-- Texto seleccionado --
══════════

A partir de aquí, ya no hay retorno. Los sueños de dar integridad simbólica al inconsciente quedan amputados de raíz al descubrir que el propio horror es deseado como la contrapartida perfecta a un deseo que juega a desear siempre más. Siempre un fallo, un fantasma, un diferir en las estructuras de la conciencia; toda apertura fenomenológica queda aquilatada en un mirar que mira en pos de un simbolizar que deviene imposible ya que conlleva en sí mismo una brecha en la realidad. El horror entonces coincide con lo Real en cuanto horizonte irrebasable de negatividad de cualquier sistema de significación. Mirar a los ojos de lo Real, acercarnos a lo nouménico del sentido, sería entonces la visión más terrorífica de la que se puede tener experiencia. Lo Real es entonces el olvido original, la oportunidad perdida que carga con el peso de su misma trascendentalidad: el trauma de la traición que la propia subjetividad ha de hacer suya para posibilitar una exterioridad a lo simbólico.
Así las cosas, la pregunta pertinente nos asalta ya por fin: ¿de qué se tiene miedo?, ¿qué es aquello que de manera tan original ha operado la diferencia en el propio pensar? La respuesta no deja lugar a dudas: el deseo. El horror, aquello que opera la diferencia en el mismo pensar que se oculta al pensamiento, es saber que lo único Real es que el deseo nunca coincide con el ‘yo’.
Hasta hace pocas décadas, todo pensar, todo representar, se incardinaba de lleno dentro de la falla que opera dentro de la propia diferencia entre el desear y el ‘yo’. El arte, sabida su genealogía como producto ilustrado, se cuidaba mucho de poner contra las cuerdas aquello mismo que le daba aliento. Creer a pies juntillas las promesas de la razón era el ejercicio preferido de unos sueños de la razón que no han hecho más que generar monstruos. Pertrechado tras el espejo escópico que devuelve la mediación de todo aparato cultural e ideológico, el arte operaba con los mismos subterfugios que en la superficie creaban significado unívoco y mundos de sentido.

══════════

Según el texto sobre el horror y el deseo, ¿qué es lo único Real? Las entradas proceden de una fuente distinta a la del texto.

-- Información de origen --
══════════

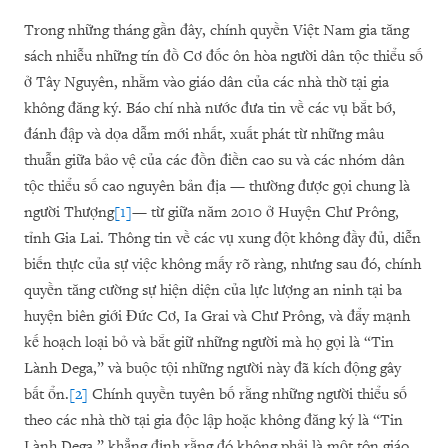
Trong những tháng gần đây, chính quyền Việt Nam gia tăng
sách nhiễu những tín đồ Cơ đốc ôn hòa người dân tộc thiểu số
ở Tây Nguyên, nhằm vào giáo dân của các nhà thờ tại gia
không đăng ký. Báo chí nhà nước đưa tin về các vụ bắt bớ,
đánh đập và dọa dẫm mới nhất, xuất phát từ những mâu
thuẫn giữa bảo vệ của các đồn điền cao su và các nhóm dân
tộc thiểu số cao nguyên bản địa — thường được gọi chung là
người Thượng
[1]
— từ giữa năm 2010 ở Huyện Chư Prông,
tỉnh Gia Lai. Thông tin về các vụ xung đột không đầy đủ, diễn
biến thực của sự việc không mấy rõ ràng, nhưng sau đó, chính
quyền tăng cường sự hiện diện của lực lượng an ninh tại ba
huyện biên giới Đức Cơ, Ia Grai và Chư Prông, và đẩy mạnh
kế hoạch loại bỏ và bắt giữ những người mà họ gọi là “Tin
Lành Dega,” và buộc tội những người này đã kích động gây
bất ổn.
[2]
Chính quyền tuyên bố rằng những người thiểu số
theo các nhà thờ tại gia độc lập hoặc không đăng ký là “Tin
Lành Dega,” khẳng định rằng đó không phải là một tôn giáo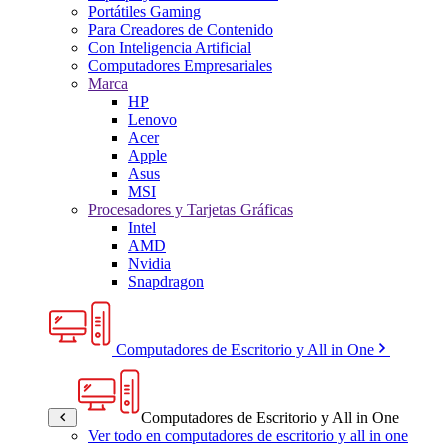
Portátiles Gaming
Para Creadores de Contenido
Con Inteligencia Artificial
Computadores Empresariales
Marca
HP
Lenovo
Acer
Apple
Asus
MSI
Procesadores y Tarjetas Gráficas
Intel
AMD
Nvidia
Snapdragon
Computadores de Escritorio y All in One
Computadores de Escritorio y All in One
Ver todo en computadores de escritorio y all in one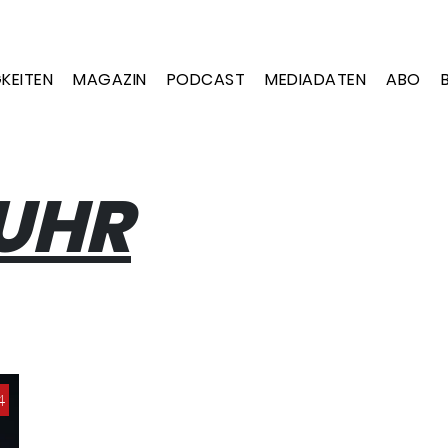
KEITEN
MAGAZIN
PODCAST
MEDIADATEN
ABO
NUHR
4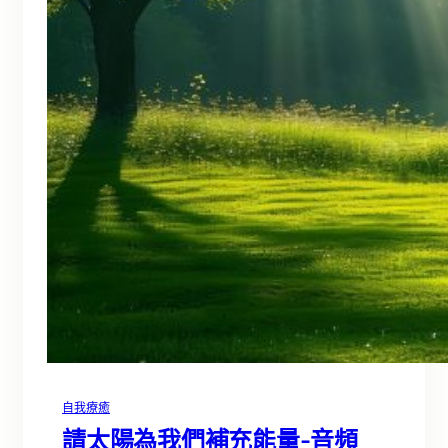
自我療癒
請太陽為我們補充能量-音頻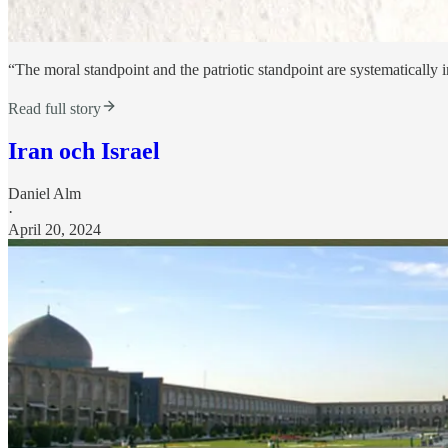
“The moral standpoint and the patriotic standpoint are systematically 
Read full story
Iran och Israel
Daniel Alm
·
April 20, 2024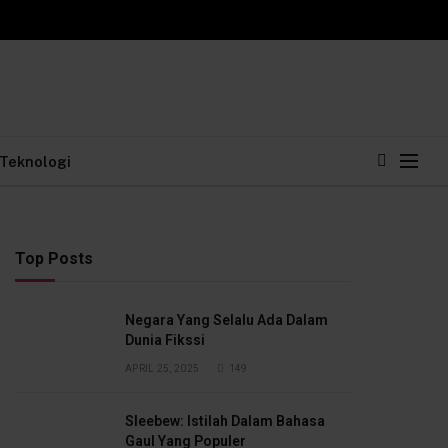
Teknologi
Top Posts
Negara Yang Selalu Ada Dalam
Dunia Fikssi
APRIL 25, 2025
149
Sleebew: Istilah Dalam Bahasa
Gaul Yang Populer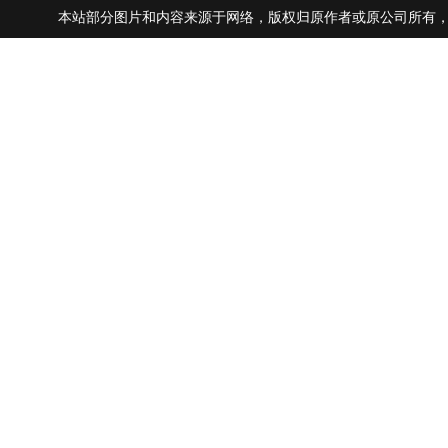
本站部分图片和内容来源于网络，版权归原作者或原公司所有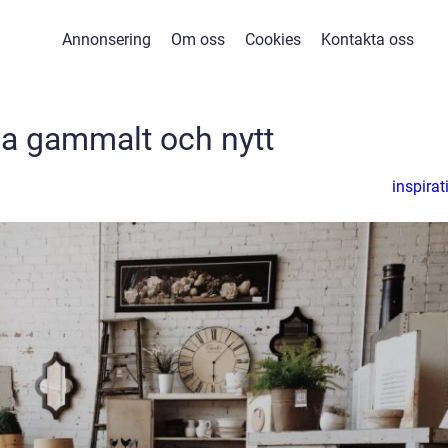
Annonsering
Om oss
Cookies
Kontakta oss
a gammalt och nytt
inspirat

══════════

-- Resultado --
Lo único Real es que el deseo nunca coincide con el ‘yo’.